**Source information**

[Start of Attachment]

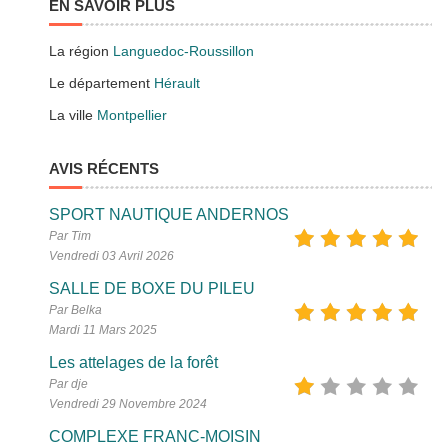
EN SAVOIR PLUS
La région
Languedoc-Roussillon
Le département
Hérault
La ville
Montpellier
AVIS RÉCENTS
SPORT NAUTIQUE ANDERNOS
Par Tim
Vendredi 03 Avril 2026
SALLE DE BOXE DU PILEU
Par Belka
Mardi 11 Mars 2025
Les attelages de la forêt
Par dje
Vendredi 29 Novembre 2024
COMPLEXE FRANC-MOISIN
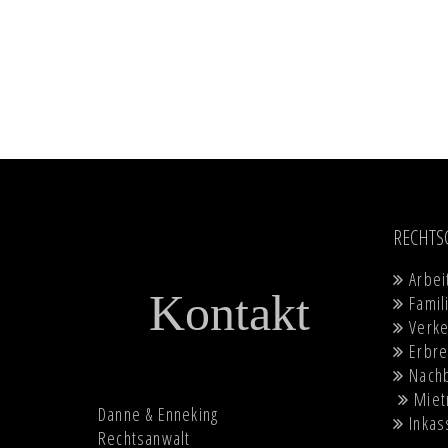
RECHTS
Arbei
Kontakt
Famil
Verke
Erbre
Nach
Miet
Danne & Enneking
Inkas
Rechtsanwalt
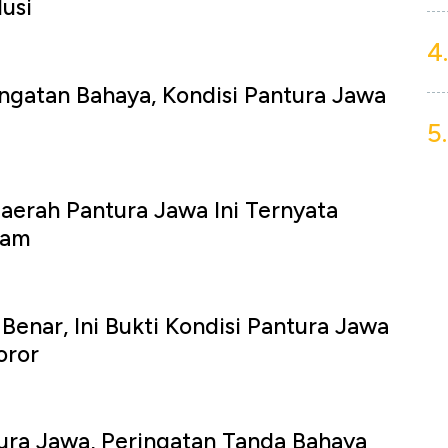
lusi
4.
ngatan Bahaya, Kondisi Pantura Jawa
5.
aerah Pantura Jawa Ini Ternyata
lam
nar, Ini Bukti Kondisi Pantura Jawa
oror
ura Jawa, Peringatan Tanda Bahaya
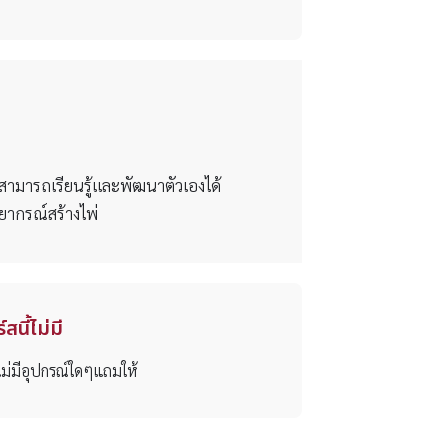
่สามารถเรียนรู้และพัฒนาตัวเองได้
พยากรณ์สร้างไพ่
สนี้ไม่มี
ไม่มีอุปกรณ์ใดๆแถมให้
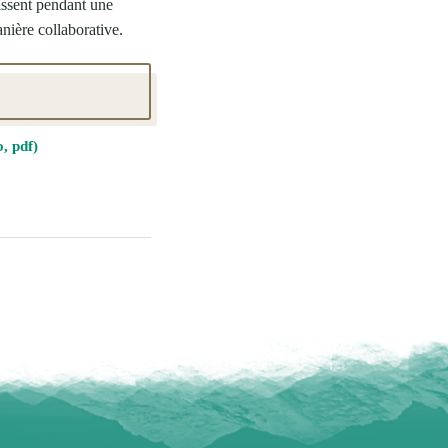
issent pendant une
nière collaborative.
, pdf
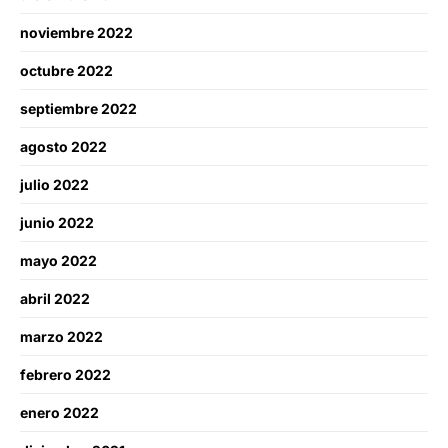
noviembre 2022
octubre 2022
septiembre 2022
agosto 2022
julio 2022
junio 2022
mayo 2022
abril 2022
marzo 2022
febrero 2022
enero 2022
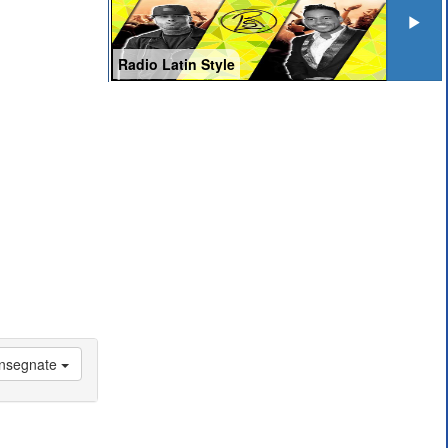
Radio Latin Style
 Insegnate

[End of Attachment]

**Task**
Exact repetition of all entries is required. The pictures should not appear.

**Result of the task**
EN SAVOIR PLUS
La région
Languedoc-Roussillon
Le département
Hérault
La ville
Montpellier
AVIS RÉCENTS
SPORT NAUTIQUE ANDERNOS
Par Tim
Vendredi 03 Avril 2026
SALLE DE BOXE DU PILEU
Par Belka
Mardi 11 Mars 2025
Les attelages de la forêt
Par dje
Vendredi 29 Novembre 2024
COMPLEXE FRANC-MOISIN
RECHTS
Arbei
Kontakt
Famil
Verke
Erbre
Nach
Miet
Danne & Enneking
Inkas
Rechtsanwalt
lusi
4.
ngatan Bahaya, Kondisi Pantura Jawa
5.
aerah Pantura Jawa Ini Ternyata
lam
nar, Ini Bukti Kondisi Pantura Jawa
oror
ura Jawa, Peringatan Tanda Bahaya
่สามารถเรียนรู้และพัฒนาตัวเองได้
พยากรณ์สร้างไพ่
สนี้ไม่มี
ไม่มีอุปกรณ์ใดๆแถมให้
issent pendant une
nière collaborative.
, pdf
noviembre 2022
octubre 2022
septiembre 2022
agosto 2022
julio 2022
junio 2022
mayo 2022
abril 2022
marzo 2022
febrero 2022
enero 2022
Radio Latin Style
 Insegnate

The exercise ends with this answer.